In TheEmbarrassment of Riches (1987) the English historian Simon Schama produced a standard work on the culture of the Netherlands during the seventeenth century, the ‘Golden Age’. A central theme of his book is the conflict between the wealth of the Dutch and their mores. Schama notes how foreign visitors of the time were already confused and astonished by the huge gap between appearance and reality in Dutch society. Both of these aspects have continued to this day: Dutch realism is still partly a fake realism, and Dutch mores are still suffused with a peculiarly stubborn form of Calvinism. You mustn’t display your wealth, if you stick your head above the parapet you’ll get it chopped off, and ‘acting normal is acting quite crazy enough’. The famed Dutch tolerance – there are many historical examples – is primarily a repressive tolerance.

One of the moments in which mentality and reality collide is that when a Dutch person gets into his car. Now he has to go about in public with one of his most costly possessions. As in other countries, the car is a status symbol and an extension of personal identity, but Dutch people seem to take this to the extreme. You mess with my car and you’re messing with me. The Dutch seem to drive around virtually exclusively in new cars. There are millions of them and they seem to be permanently stuck, virtually without exception, all washed and polished to a sparkle, in traffic jams.

Visual artist Marike Schuurman (b.1964) is interested in how people deal with limited space, a typically Dutch subject. In her photo and video work she focuses on everyday situations and events, such as the series of photographs of a street where various people wedge themselves through a hole in a wall.
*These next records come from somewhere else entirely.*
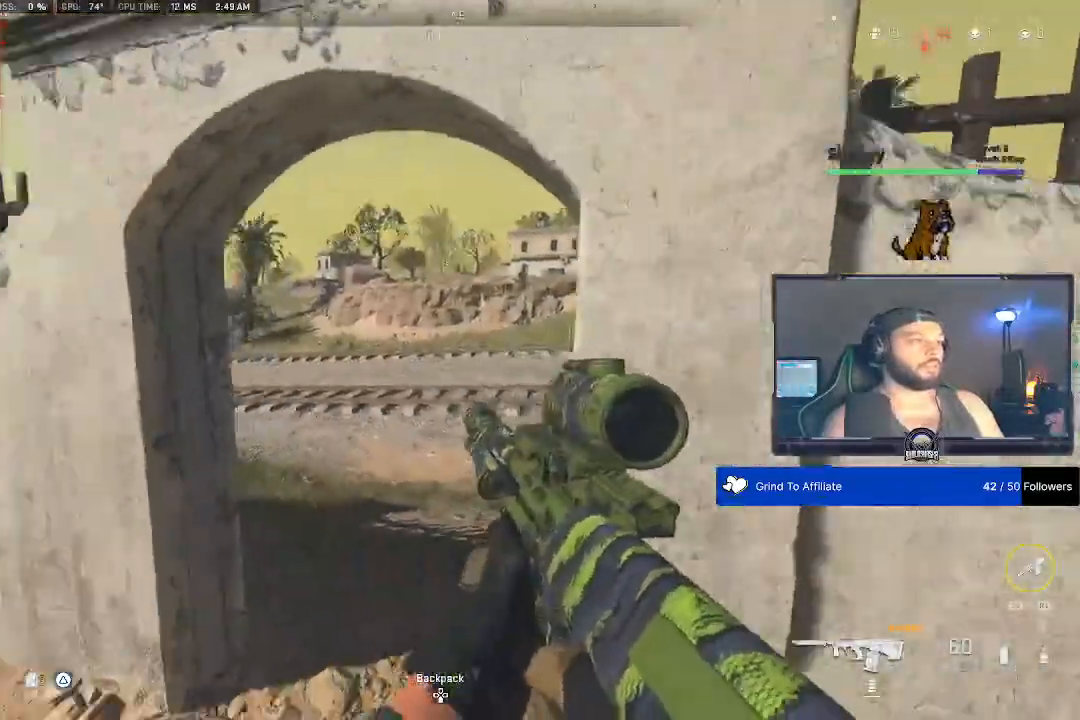
{"dt_ms": 500, "buttons": [], "left_stick": "center", "right_stick": "center", "events": [[233, "right_stick", "down"], [300, "right_stick", "center"]]}
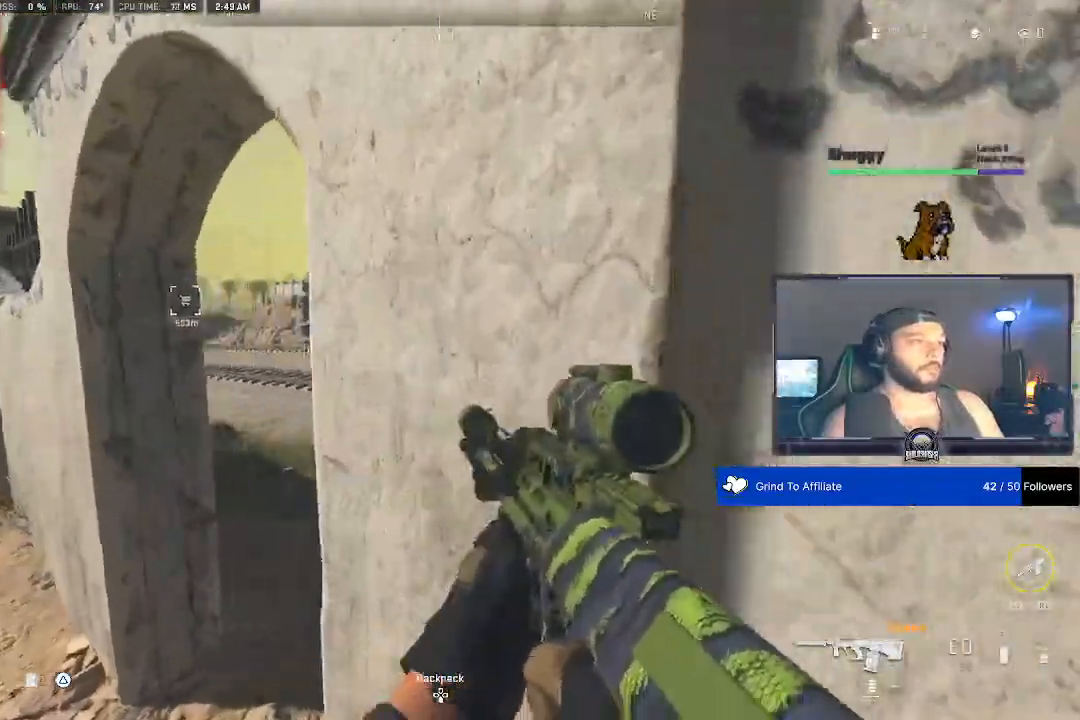
{"dt_ms": 500, "buttons": [], "left_stick": "center", "right_stick": "center", "events": []}
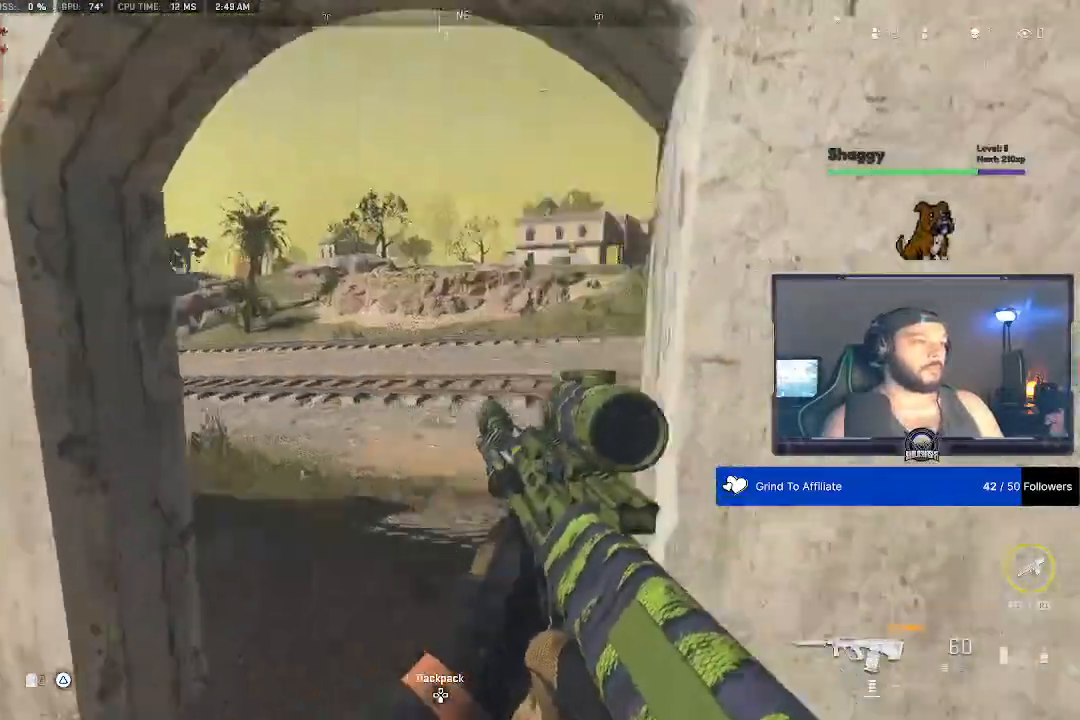
{"dt_ms": 500, "buttons": [], "left_stick": "center", "right_stick": "center", "events": []}
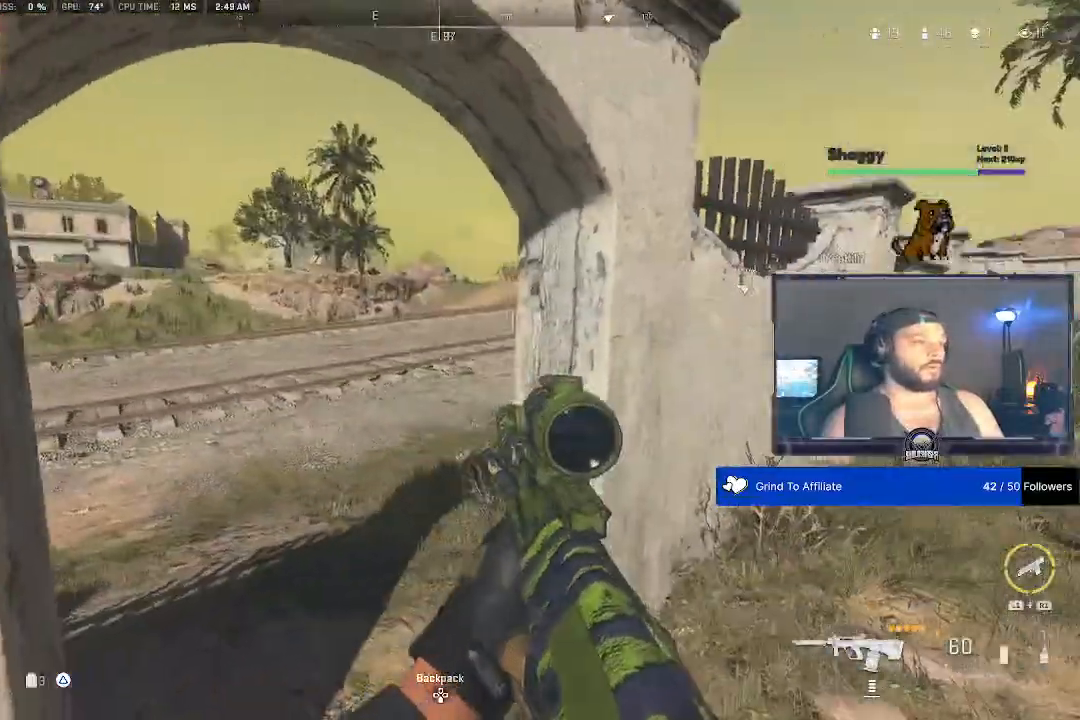
{"dt_ms": 500, "buttons": [], "left_stick": "center", "right_stick": "center", "events": []}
In the hilarious video work Moving Still, shot from the window of her own apartment, Schuurman films, in one long take, a couple’s grimly determined efforts to park their car in front of their house. The parking space is big enough, but they can’t seem to manoeuvre into it. The man, at the wheel while his wife stands outside and gives him directions, is never satisfied with the room in front and in back and on the side of his proud possession. Passing traffic makes it all the more difficult. Finally they give up and drive back to the parking space nearby where the car was before – another one of those very rare parking spaces left in the country. With her sharp gift of observation, Schuurman shows us how rich everyday reality is in simple stories that can easily expand into metaphorical narratives.

Frits Gierstberg,

head of exhibitions at the Netherlands Fotomuseum in Rotterdam and

special professor of photography at the Erasmus University Rotterdam.

Text published in ‘Dutch Dare’, Contemporary Photography from the Netherlands; The publication coincided with the traveling exhibtion ‘Dutch Dare’; at the Australian Centre for Photography in Sydney from October till December 2006 and in January and February 2007 at the Erasmushuis in Jakarta, Indonesia.